Video: Won/Science Robot

The equations in the researchers' curling simulation do their best to approximate the physics of ice, but they’re not perfectly correct. “And so there's a gap between simulation and reality,” says Müller. “One of the things that we first do is we train the robot, or the AI, to reflect the physics model, but the physics model is erroneous.” That is, a kind of uncertainty is built into the system to reflect the uncertainty that the robot will face in a real-world game. Humans deal with this uncertainty by taking those test throws before a match. Curly does this, too, essentially aligning its mathematical models with real-world experience. “We can also use the test throws to gauge or re-adapt the physics-trained model to the reality, overcoming this gap,” Müller adds.

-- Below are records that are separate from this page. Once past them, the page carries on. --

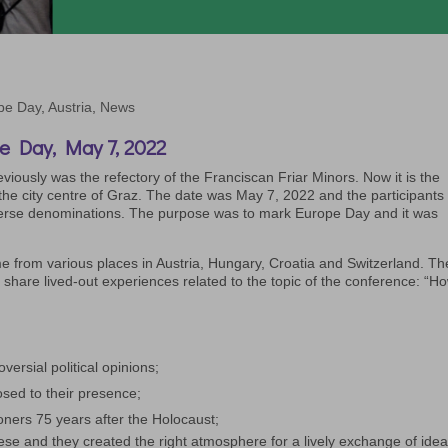
pe Day
,
Austria
,
News
e Day, May 7, 2022
viously was the refectory of the Franciscan Friar Minors. Now it is the
he city centre of Graz. The date was May 7, 2022 and the participants
erse denominations. The purpose was to mark Europe Day and it was
 from various places in Austria, Hungary, Croatia and Switzerland. Th
 share lived-out experiences related to the topic of the conference: “H
versial political opinions;
sed to their presence;
ioners 75 years after the Holocaust;
hese and they created the right atmosphere for a lively exchange of idea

Then there’s curling strategy. For every configuration of stones in the house, there’s a best move with your next throw—for instance, slamming the stone into one of your opponent’s stones, knocking it out, and replacing it with your own. In the simulation, the robot is given a scenario and considers different throws. “Then the question is, how risky are these throws?” Müller asks. “There's a certain uncertainty about them. So you have to estimate, what will this uncertainty be? And in light of these uncertainties, what is the best strategy?”

Upload that knowledge into the real robot’s brain and Curly can master curling without much exertion at all. With that telescoping camera, it looks over the house and contemplates its move. “So you detect the stones, you think about where to put the stone, then you compute all the possible throws with the physics model. Then you compensate and see where this stone would go, and what the possible variants would be,” Müller says.

Müller and his colleagues trained Curly so well that it beat pro Korean teams in three of four official matches. But keep in mind, this wasn’t an exact replication of what you’d see in the Olympics, as Curly can’t sweep. When you see a human thrower’s teammates scoot ahead of the stone with brooms, scrubbing the ice, they’re reducing friction and making the stone curve less, forcing it to tack a straighter course.

Still, even without sweeping, Curly has learned to parse a galaxy of other variables inherent in the sport. “All the nuances that these guys are taking into consideration, it's fascinating to be able to do it,” says Arnold, of the World Curling Federation. “And, especially, they said it only takes a minute or two to reprogram the robot to throw the next stone, which I thought was fascinating too. Because our Olympic athletes are training, you know, 15, 20 years, just to understand this themselves.”

In a weird way, Curly is adapting to the many variables of curling the same way a person would when firing a cannon in battle. “The problem is that these variations change constantly and are essentially impossible to measure,” says roboticist Ken Goldberg of the University of California, Berkeley, who wasn’t involved in the research. “The final position of the stone is undecidable. But as centuries of cannon, gun, and missile aiming have taught us, it is possible to compensate to some degree based on examples.”

Like a cannon operator missing the first shot, then readjusting a few degrees left or right and firing again, Curly can correct its mistake. The robot has an added challenge, because its previously thrown stones have altered the ice that subsequent stones will slide over—a cannon operator doesn’t have to worry about previous shells altering the air. Yet the robot can still correct its mistakes.

And that’s a critical skill for any robot. As machines grow more advanced and find more real-world applications, they’ll frustrate the hell out of us if they remain as unadaptable and rigid as bread sticks. Just as Curly learns from its practice throws, so too must other robots adapt to the chaos of a home, office, or street, and not just stubbornly try things that no longer work. There’s no Olympic gold medal for property destruction, after all.